In this issue of JACC, several studies raise additional questions about the disconnect between CV benefit and weight loss with semaglutide. Verma et al^[3] studied the effect of sex on the relationship between semaglutide and CV outcomes in SELECT. This was insightful because women achieved greater weight loss with semaglutide than did men, but CV outcomes with semaglutide were proportionately similar between the sexes, indicating that the extent of weight loss was not tied to the magnitude of benefit.

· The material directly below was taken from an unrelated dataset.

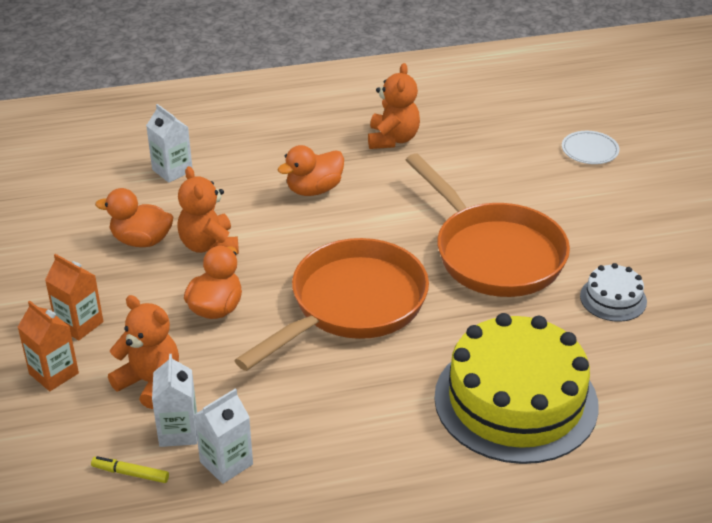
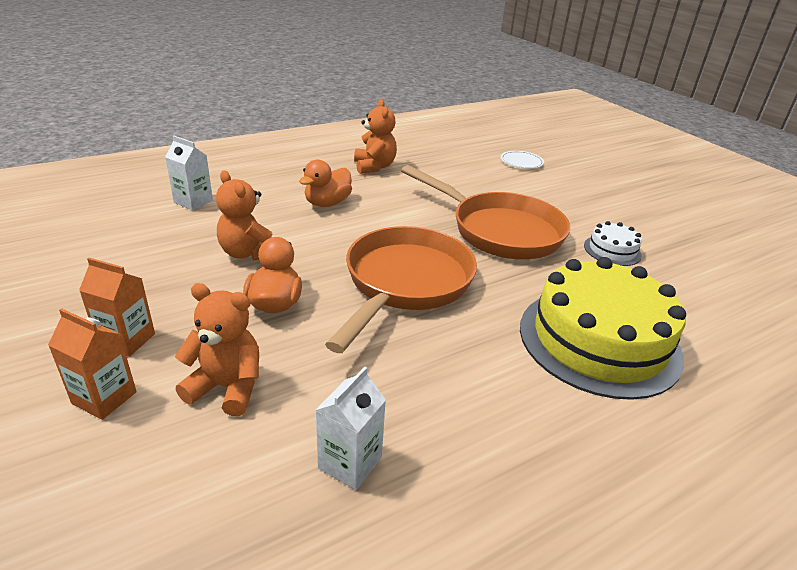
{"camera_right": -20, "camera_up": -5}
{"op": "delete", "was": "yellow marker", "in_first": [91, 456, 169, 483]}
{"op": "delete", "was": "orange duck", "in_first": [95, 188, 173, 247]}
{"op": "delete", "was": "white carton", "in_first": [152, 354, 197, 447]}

In a subanalysis of the STEP-HFpEF program, Solomon et al^[4] showed first-of-its-kind data indicating that semaglutide directly affected cardiac structure and function in obesity-related HF with preserved EF. In this analysis, changes in left atrial volume were directly related to the extent of weight loss, but the changes in left ventricular diastolic function and right ventricle size were not, indicating that some cardiac effects were mediated by weight loss and some were not.

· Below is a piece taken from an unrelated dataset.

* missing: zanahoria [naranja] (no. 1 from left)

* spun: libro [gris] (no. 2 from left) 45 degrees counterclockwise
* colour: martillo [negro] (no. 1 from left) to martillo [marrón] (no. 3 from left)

A reduction in inflammation has been proposed as a potential mechanism for the CV benefit of semaglutide, with weight loss posited as a mechanism for inflammation reduction. However, Verma et al^[5] found in the STEP-HFpEF program that the effect of semaglutide on HF outcomes was consistent across baseline C-reactive protein levels, and the degree of C-reactive protein reduction was independent of the degree of weight loss. In another refutation of the weight-loss hypothesis, Verma et al^[6] found benefit of semaglutide in both those with and without atrial fibrillation but noted a greater benefit of semaglutide on KCCQ-CSS in individuals with atrial fibrillation. However, the reductions in weight was similar in both groups, arguing against weight loss as the sole mechanism of benefit.

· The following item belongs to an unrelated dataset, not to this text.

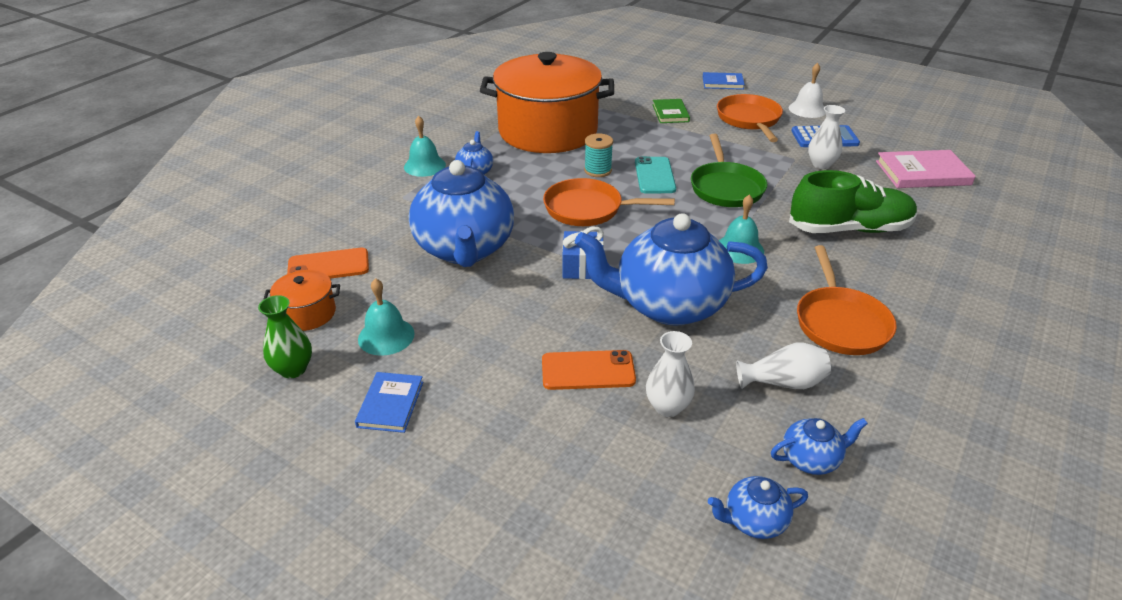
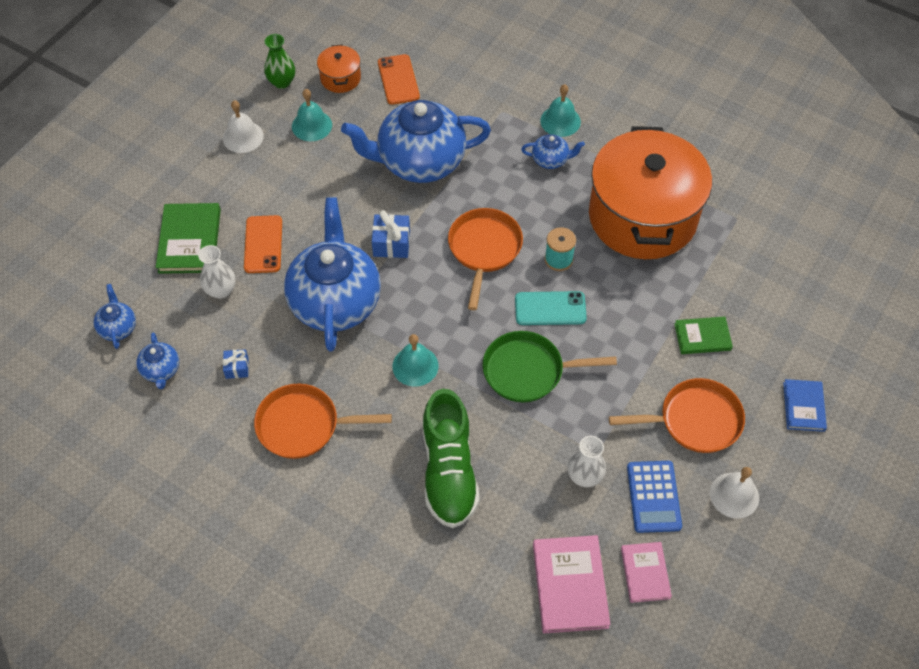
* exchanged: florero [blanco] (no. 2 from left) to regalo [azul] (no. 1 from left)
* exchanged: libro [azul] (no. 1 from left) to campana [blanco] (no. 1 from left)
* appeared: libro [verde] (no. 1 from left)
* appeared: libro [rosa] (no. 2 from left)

In addition to elucidating whether the benefit of semaglutide is mediated entirely by weight loss, understanding the populations who will benefit from this treatment has both clinical and public health importance. Two studies presented in JACC identify additional groups in whom semaglutide promises benefit. Pratley et al^[7] analyzed the FLOW trial to evaluate the effect of semaglutide 1 mg weekly among individuals with chronic kidney disease and type 2 diabetes and found an overall improvement in the composite outcome of HF events or CV death.7 Of note, the treatment effect did not seem to be related to whether individuals had HF at baseline, their baseline EF, or type of HF (HF with preserved vs reduced EF). Although there are several limitations of this analysis, including that only two-thirds of those with HF had a reported EF at baseline, few had HF with reduced EF, and HF events were not centrally adjudicated, the results indicate potential benefits across the spectrum of HF. In a separate study of causes of death in the SELECT trial, Scirica et al^[8] found a benefit of semaglutide on non-CV death, which was most commonly caused by infection. Semaglutide appeared to reduce the risk of death caused by COVID-19 infection among those who developed COVID-19, though it did not affect the risk of contracting the virus.

As we speed toward an increased understanding of the many, sometimes unexpected, benefits of GLP1RA, the mechanisms of benefit for HF, atherosclerotic CV disease, kidney, and COVID-19–related outcomes remain some of the most important unanswered questions. What is becoming clear is that pathways beyond weight loss are playing a role, and the benefits of semaglutide, which extend to both CV and non-CV outcomes, appear to be generally consistent across subgroups. What does this mean for practicing clinicians? First, GLP-1 RA are not simply “weight loss drugs,” but rather are CV and kidney risk-reduction agents that fall squarely within the scope of practice of cardiologists. Further, if individuals taking these agents do not lose weight, this does not necessarily preclude CV or kidney benefit. Finally, given that a broad population is likely to benefit from these therapies, access and availability issues must rapidly be addressed by the pharmaceutical industry, insurers, and policy-makers alike to ensure improved, equitable health for all.